Kyle Durrie had established a decent living, handcrafting and printing wedding invitations, but truth be told, she was at the end of her creative rope.
As in the cowboy songs she loves, the open road called to the resident of Portland, Ore. The life of a vagabond, however, didn't seem to jibe with that of a craft printer, whose equipment doesn't fit into a knapsack.
Flying by the seat of her pants, Durrie dreamed up a way to squeeze her studio into the back of a 29-year-old van. Instead of feeding the wedding industry, she decided, she'd drive the country, spreading the gospel of letterpress printing at art shops, schools and flea markets. She set out in June and, on Saturday she rolled into Baltimore, where she demonstrated her craft outside the American Visionary Art Museum. She's scheduled to appear Sunday at the Baltimore Print Studios.
Durrie, 32, sells self-printed posters for her Moveable Type tour that sum it all up pretty well. "Lead Wood Iron and Love," they read, "In A Very Small Space."
Letterpress printing was a common way to produce signs and greeting cards until the mid-1900s, when faster, larger-scale methods took over. But the art has retained a hold on hobbyists and small-scale craft shops that survive by printing custom signs, cards and invitations.
Durrie's chief tools are a 1950s sign press — once used by an old Sears and donated to her by a museum in Wisconsin — and an 1873 Golding Official No. 3 tabletop platen press that she found onCraigslist.
Using the sign press on Saturday, she spread ink over a configuration of wooden letter blocks and symbols, laid paper on top and then hand-rolled a metal press over the paper to create her prints. It's an easily repeatable process for the patrons who crowd into Durrie's van.
They inevitably exclaimed "That's so cool," when they peeled the pages off the press.
"It's so neat the way she works with her hands, especially in this world where everything is on a computer," said Jennifer Poole of Connecticut, who visited the truck with friends on Saturday. "You really get up close and learn how she does her craft. I think it's great that she's keeping it alive in this way. It's important."
One of the weirdest things for Durrie is meeting fans who follow her blog posts from the road. Caryn Michael, an art education student from Leesburg, Va., had followed Durrie for a year before finally meeting her in Baltimore.
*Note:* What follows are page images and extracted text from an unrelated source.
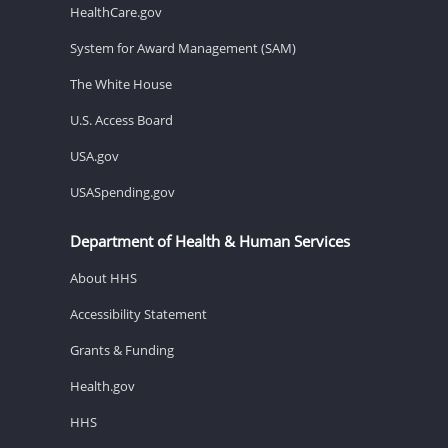
HealthCare.gov
System for Award Management (SAM)
The White House
U.S. Access Board
USA.gov
USASpending.gov
Department of Health & Human Services
About HHS
Accessibility Statement
Grants & Funding
Health.gov
HHS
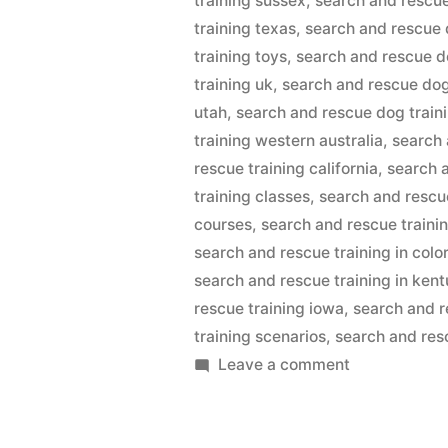
training sussex
,
search and rescue
training texas
,
search and rescue 
training toys
,
search and rescue d
training uk
,
search and rescue dog
utah
,
search and rescue dog train
training western australia
,
search 
rescue training california
,
search 
training classes
,
search and rescu
courses
,
search and rescue traini
search and rescue training in colo
search and rescue training in ken
rescue training iowa
,
search and r
training scenarios
,
search and resc
on
Leave a comment
Search
And
Rescue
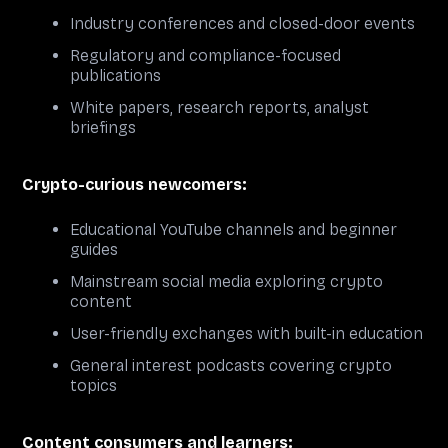
Industry conferences and closed-door events
Regulatory and compliance-focused
publications
White papers, research reports, analyst
briefings
Crypto-curious newcomers:
Educational YouTube channels and beginner
guides
Mainstream social media exploring crypto
content
User-friendly exchanges with built-in education
General interest podcasts covering crypto
topics
Content consumers and learners:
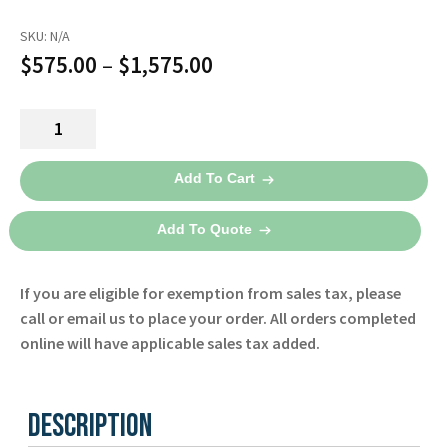
SKU:
N/A
Price
$
575.00
–
$
1,575.00
range:
Nellcor
$575.00
PM10N
through
Pulse
Add To Cart
Oximeter
$1,575.00
-
Add To Quote
Covidien
quantity
If you are eligible for exemption from sales tax, please
call or email us to place your order. All orders completed
online will have applicable sales tax added.
Description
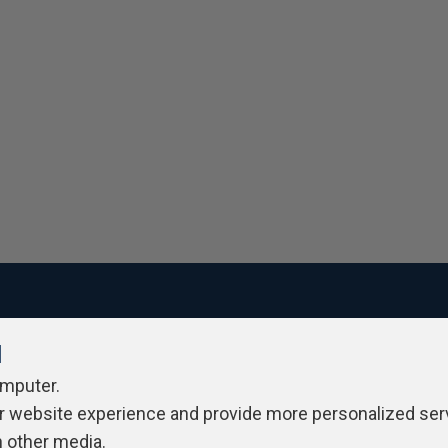
l
ivacy Policy
Contribute
Contributors
Authors
Newslett
omputer.
r website experience and provide more personalized ser
h other media.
"As someone who wants to be a teacher, it just fits with me, the way she's showing people these old forms of art that we don't do anymore," Michael said.
Steve Cole, a local printing hobbyist, showed up with a gift — several metal Linotype bars that spelled out a greeting to Durrie from Baltimore. "It's almost like she's an evangelist for this type of work," he said, grinning.
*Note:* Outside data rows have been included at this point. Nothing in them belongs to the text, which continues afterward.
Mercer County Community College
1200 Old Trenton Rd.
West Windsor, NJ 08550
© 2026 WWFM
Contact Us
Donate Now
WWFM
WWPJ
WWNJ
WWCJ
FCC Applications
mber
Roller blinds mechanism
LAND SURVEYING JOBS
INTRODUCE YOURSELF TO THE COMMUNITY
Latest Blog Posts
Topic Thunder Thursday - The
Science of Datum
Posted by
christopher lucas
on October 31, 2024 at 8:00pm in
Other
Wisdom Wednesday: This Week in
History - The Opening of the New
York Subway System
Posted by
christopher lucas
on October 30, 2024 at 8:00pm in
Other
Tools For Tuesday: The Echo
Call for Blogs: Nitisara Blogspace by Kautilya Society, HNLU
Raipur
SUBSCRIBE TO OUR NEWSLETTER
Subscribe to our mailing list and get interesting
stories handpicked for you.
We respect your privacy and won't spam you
The idea for the trip came to Durrie in summer 2010, when she crossed the country on a three-week drive with her boyfriend's folk band, Run On Sentence. "Bands do it all the time," she said of going on tour. "It's such a great way to show off your work, and I started wondering why more artists don't do it."
Durrie launched her quest last November, with a fundraising campaign on Kickstarter.com that netted her $17,000, about twice what she was seeking. It was a good thing too, because the whole enterprise has cost a lot more than she anticipated.
In February, she bought the 1982 Chevy step van, also off Craigslist. She and her brother stripped the interior down to bare metal. Then she hired a carpenter to build the shelves and cabinets that would hold her printing supplies (and the mattress on which she sleeps many nights).
After 41/2 months that have taken her everywhere from San Francisco to Sioux Falls, S.D., to Halifax, Nova Scotia, the van bears many signs of her journey. There are the guest book crammed with signatures, the in-progress map on the ceiling forged from refrigerator magnets of each state, the tip box brimming with cash donations.
She's not making a profit on the trip, which will hit 47 states. "As long as I can fill the gas tank to get to the next place, and feed myself, that's all I'm looking for," Durrie says. "One day I might only get $15; the next I might get a lot more. It's all been balancing out."
She says she's a terrible networker, but the trip has brought all manner of unexpected attention to her work, recognition that she hopes will pay off when she returns to her shop in Oregon next spring. Even if business proves to be good, thoughts of another trip are already swirling through her mind.
"I think," she said, "that I'll be going out again."